Zulfiqar Ali Bhutto was born on January 5, 1928. He was the only son of Sir Shah Nawaz Bhutto. Zulfiqar Ali Bhutto completed his early education from Bombay’s Cathedral High School. In 1947, he joined the University of Southern California, and later the University of California at Berkeley in June 1949. After completing his degree with honors in Political Science at Berkeley in June 1950, he was admitted to Oxford.


Zulfiqar Ali Bhutto married Nusrat Isphahani on September 8, 1951. He was called to Bar at Lincoln’s Inn in 1953, and the same year his first child, Benazir Bhutto, was born on June 21. On his return to Pakistan, Bhutto started practicing Law at Dingomal’s.
In 1958, he joined President Iskander Mirza’s Cabinet as Commerce Minister. He was the youngest Minister in Ayub Khans Cabinet. In 1963, he took over the post of Foreign Minister from Muhammad Ali Bogra.
His first major achievement was to conclude the Sino-Pakistan boundary agreement on March 2, 1963. In mid 1964, Bhutto helped convince Ayub of the wisdom of establishing closer economic and diplomatic links with Turkey and Iran. The trio later on formed the R. C. D. In June 1966, Bhutto left Ayub’s Cabinet over differences concerning the Tashkent Agreement. 
Zulfiqar Ali Bhutto launched Pakistan Peoples Party after leaving Ayub’s Cabinet. In the general elections held in December 1970, P. P. P. won a large majority in West Pakistan but failed to reach an agreement with Sheikh Mujib-ur-Rahman, the majority winner from East Pakistan. Following the 1971 War and the separation of East Pakistan, Yahya Khan resigned and Bhutto took over as President and Chief Martial Law Administrator on December 20, 1971.
In early 1972, Bhutto nationalized ten categories of major industries, and withdrew Pakistan from the Commonwealth of Nations and S. E. A. T. O. when Britain and other western countries recognized the new state of Bangladesh. On March 1, he introduced land reforms, and on July 2, 1972, signed the Simla Agreement with India, which paved the way for the return of occupied lands and the release of Pakistani prisoners captured in East Pakistan in the 1971 war.
After the National Assembly passed the 1973 Constitution, Bhutto was sworn-in as the Prime Minister of the country.



On December 30, 1973, Bhutto laid the foundation of Pakistan’s first steel mill at Pipri, near Karachi. On January 1, 1974, Bhutto nationalized all banks. On February 22, 1974, the second Islamic Summit was inaugurated in Lahore.
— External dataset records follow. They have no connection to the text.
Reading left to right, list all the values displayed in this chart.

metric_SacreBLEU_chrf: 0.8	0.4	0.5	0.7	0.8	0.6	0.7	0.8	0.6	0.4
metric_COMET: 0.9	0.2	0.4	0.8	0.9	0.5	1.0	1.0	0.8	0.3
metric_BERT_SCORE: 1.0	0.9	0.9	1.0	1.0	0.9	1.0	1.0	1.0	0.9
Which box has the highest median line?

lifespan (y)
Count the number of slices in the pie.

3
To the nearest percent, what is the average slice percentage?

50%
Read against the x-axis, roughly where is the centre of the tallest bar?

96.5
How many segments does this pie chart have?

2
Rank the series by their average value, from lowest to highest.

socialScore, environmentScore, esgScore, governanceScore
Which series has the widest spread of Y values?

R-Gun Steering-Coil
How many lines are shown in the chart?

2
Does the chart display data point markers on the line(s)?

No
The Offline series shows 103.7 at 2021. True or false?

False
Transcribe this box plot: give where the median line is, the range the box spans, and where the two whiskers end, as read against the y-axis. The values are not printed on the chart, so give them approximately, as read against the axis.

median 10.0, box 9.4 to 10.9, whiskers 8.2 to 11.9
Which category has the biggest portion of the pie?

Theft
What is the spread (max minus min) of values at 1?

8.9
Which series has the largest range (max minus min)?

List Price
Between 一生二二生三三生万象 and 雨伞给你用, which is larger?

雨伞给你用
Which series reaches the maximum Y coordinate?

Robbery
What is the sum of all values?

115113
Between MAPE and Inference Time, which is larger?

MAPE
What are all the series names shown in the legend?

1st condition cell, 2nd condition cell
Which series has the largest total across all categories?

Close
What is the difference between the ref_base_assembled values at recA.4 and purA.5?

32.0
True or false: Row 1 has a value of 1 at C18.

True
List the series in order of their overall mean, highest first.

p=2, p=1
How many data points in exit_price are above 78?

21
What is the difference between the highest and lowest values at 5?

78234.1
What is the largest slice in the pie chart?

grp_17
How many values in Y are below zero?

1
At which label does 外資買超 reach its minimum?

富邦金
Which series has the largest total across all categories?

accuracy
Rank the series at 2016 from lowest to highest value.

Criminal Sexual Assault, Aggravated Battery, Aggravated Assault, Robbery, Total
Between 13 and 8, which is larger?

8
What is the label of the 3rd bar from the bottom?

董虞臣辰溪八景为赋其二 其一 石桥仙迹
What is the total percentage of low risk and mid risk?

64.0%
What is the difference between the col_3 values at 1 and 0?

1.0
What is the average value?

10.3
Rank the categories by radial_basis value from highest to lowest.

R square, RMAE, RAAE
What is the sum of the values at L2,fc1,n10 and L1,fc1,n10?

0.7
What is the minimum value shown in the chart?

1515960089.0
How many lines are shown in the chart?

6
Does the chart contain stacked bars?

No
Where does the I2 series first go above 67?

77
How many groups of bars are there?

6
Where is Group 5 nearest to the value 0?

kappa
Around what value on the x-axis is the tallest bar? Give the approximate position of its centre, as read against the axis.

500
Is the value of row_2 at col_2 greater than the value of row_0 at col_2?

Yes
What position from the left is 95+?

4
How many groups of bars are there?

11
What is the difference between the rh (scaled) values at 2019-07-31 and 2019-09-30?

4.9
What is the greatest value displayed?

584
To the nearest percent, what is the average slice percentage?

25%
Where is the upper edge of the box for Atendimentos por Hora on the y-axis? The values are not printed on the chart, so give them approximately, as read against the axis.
Heads of States of most of the 38 Islamic countries attended the Summit.
Following a political crisis in the country, Bhutto was imprisoned by General Zia-ul-Haq, who imposed Martial Law on July 5, 1977.
On April 4, 1979, the former Prime Minister was hanged, after the Supreme Court upheld the death sentence passed by the Lahore High Court. The High Court had given him the death sentence on charges of murder of the father of a dissident P. P. P. politician.
Zulfiqar Ali Bhutto was buried in his ancestral village at Garhi Khuda Baksh, next to his father’s grave.